TASK TO CARRY OUT:
Copy each line below in which the string "improve" appears.
____________________
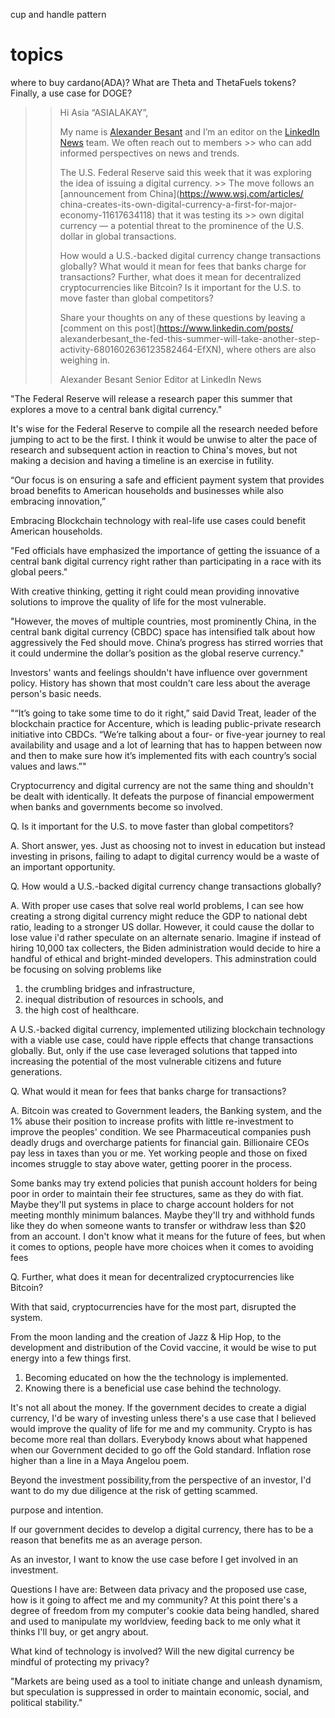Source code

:cup and handle pattern

# topics 
where to buy cardano(ADA)?
What are Theta and ThetaFuels tokens?
Finally, a use case for DOGE?


>> Hi Asia “ASIALAKAY”,
>>
>> My name is [Alexander Besant](https://www.linkedin.com/in/alexanderbesant/) and I’m an editor on the 
>> [LinkedIn News](https://www.linkedin.com/showcase/linkedin-news/) team. We often reach out to members >> who can add informed perspectives on news and trends.
>>
>> The U.S. Federal Reserve said this week that it was exploring the idea of issuing a digital currency. >> The move follows an [announcement from China](https://www.wsj.com/articles/ 
>> china-creates-its-own-digital-currency-a-first-for-major-economy-11617634118) that it was testing its >> own digital currency — a potential threat to the prominence of the U.S. dollar in global transactions.
>>
>> How would a U.S.-backed digital currency change transactions globally? What would it mean for fees 
>> that banks charge for transactions? Further, what does it mean for decentralized cryptocurrencies 
>> like Bitcoin? Is it important for the U.S. to move faster than global competitors?
>>
>> Share your thoughts on any of these questions by leaving a [comment on this post](https://www.linkedin.com/posts/
alexanderbesant_the-fed-this-summer-will-take-another-step-activity-6801602636123582464-EfXN), 
>> where others are also weighing in.
>> 
>> Alexander Besant
>> Senior Editor at LinkedIn News




"The Federal Reserve will release a research paper this summer that explores a move to a central bank digital currency."

It's wise for the Federal Reserve to compile all the research needed before jumping to act to be the first. I think it would be unwise to alter the pace of research and subsequent action in reaction to China's moves, but not making a decision and having a timeline is an exercise in futility.

“Our focus is on ensuring a safe and efficient payment system that provides broad benefits to American households and businesses while also embracing innovation,”

Embracing Blockchain technology with real-life use cases could  benefit American households. 

"Fed officials have emphasized the importance of getting the issuance of a central bank digital currency right rather than participating in a race with its global peers." 

With creative thinking, getting it right could mean providing innovative solutions to improve the quality of life for the most vulnerable.

"However, the moves of multiple countries, most prominently China, in the central bank digital currency (CBDC) space has intensified talk about how aggressively the Fed should move. China’s progress has stirred worries that it could undermine the dollar’s position as the global reserve currency."


Investors' wants and feelings shouldn't have influence over government policy. History has shown that most couldn't care less about the average person's basic needs. 

"“It’s going to take some time to do it right,” said David Treat, leader of the blockchain practice for Accenture, which is leading public-private research initiative into CBDCs. “We’re talking about a four- or five-year journey to real availability and usage and a lot of learning that has to happen between now and then to make sure how it’s implemented fits with each country’s social values and laws.”"

Cryptocurrency and digital currency are not the same thing and shouldn't be dealt with identically. It defeats the purpose of financial empowerment when banks and governments become so involved.  







Q. 
Is it important for the U.S. to move faster than global competitors?

A. 
Short answer, yes. Just as choosing not to invest in education but instead investing in prisons, 
failing to adapt to digital currency would be a waste of an important opportunity.

Q.
How would a U.S.-backed digital currency change transactions globally? 

A. 
With proper use cases that solve real world problems, I can see how creating a strong digital currency might reduce the GDP to national debt ratio, leading to a stronger US dollar. However, it could cause the dollar to lose value i'd rather speculate on an alternate senario. Imagine if instead of hiring 10,000 tax collecters, the Biden administration would decide to hire a handful of ethical and bright-minded developers. This adminstration could be focusing 
on solving problems like 

1) the crumbling bridges and infrastructure, 
2) inequal distribution of resources in schools, and 
3) the high cost of healthcare.

A U.S.-backed digital currency, implemented utilizing blockchain technology with a viable use case, could have ripple effects that change transactions globally. But, only if the use case leveraged solutions that tapped into increasing the potential of the most vulnerable citizens and future generations.

Q.
What would it mean for fees that banks charge for transactions? 

A. 
Bitcoin was created to  Government leaders, the Banking system, and the 1% abuse their position to increase profits with little re-investment to improve the peoples' condition. We see Pharmaceutical companies push deadly drugs and overcharge patients for financial gain. Billionaire CEOs pay less in taxes than you or me. Yet working people and those on fixed incomes struggle to stay above water, getting poorer in the process. 

Some banks may try extend policies that punish account holders for being poor in order to maintain their fee structures, same as they do with fiat. Maybe they'll put systems in place to charge account holders for not meeting monthly minimum balances. Maybe they'll try and withhold funds like they do when someone wants to transfer or withdraw less than $20 from an account.  I don't know what it means for the future of fees, but when it comes to options, people have more choices when it comes to avoiding fees  

Q. Further, what does it mean for decentralized cryptocurrencies like Bitcoin? 

With that said, cryptocurrencies have for the most part, disrupted the system. 





From the moon landing and the creation of Jazz & Hip Hop, to the development and distribution of the Covid vaccine, it would be wise to put energy into a few things first.

1) Becoming educated on how the the technology is implemented. 
2) Knowing there is a beneficial use case behind the technology.


It's not all about the money. If the government decides 
to create a digial currency, I'd be wary of investing unless there's a use case that I believed would improve the quality of life for me 
and my community. Crypto is has become more real than dollars. Everybody knows about what happened when our Government decided to go off 
the Gold standard. Inflation rose higher than a line in a Maya Angelou poem. 


Beyond the investment possibility,from the perspective of an investor, I'd want to do my due diligence at the risk of getting scammed. 



  purpose and intention. 

If our government decides to develop a digital currency, there has to be a reason that benefits me as an average person. 

As an investor, I want to know the use case before I get involved in an investment. 

Questions I have are: Between data privacy and the proposed use case, how is it going to affect me and my community? 
At this point there's a degree of freedom from my computer's cookie data being handled, shared and used to manipulate my worldview, 
feeding back to me only what it thinks I'll buy, or get angry about. 



What kind of technology is involved? Will the new digital currency be mindful of protecting my privacy? 





"Markets are being used as a tool to initiate change and unleash dynamism, but speculation is suppressed in order to maintain economic, social, and political stability."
____________________
ANSWER TO THIS TASK:
With creative thinking, getting it right could mean providing innovative solutions to improve the quality of life for the most vulnerable.
Bitcoin was created to  Government leaders, the Banking system, and the 1% abuse their position to increase profits with little re-investment to improve the peoples' condition. We see Pharmaceutical companies push deadly drugs and overcharge patients for financial gain. Billionaire CEOs pay less in taxes than you or me. Yet working people and those on fixed incomes struggle to stay above water, getting poorer in the process. 
to create a digial currency, I'd be wary of investing unless there's a use case that I believed would improve the quality of life for me 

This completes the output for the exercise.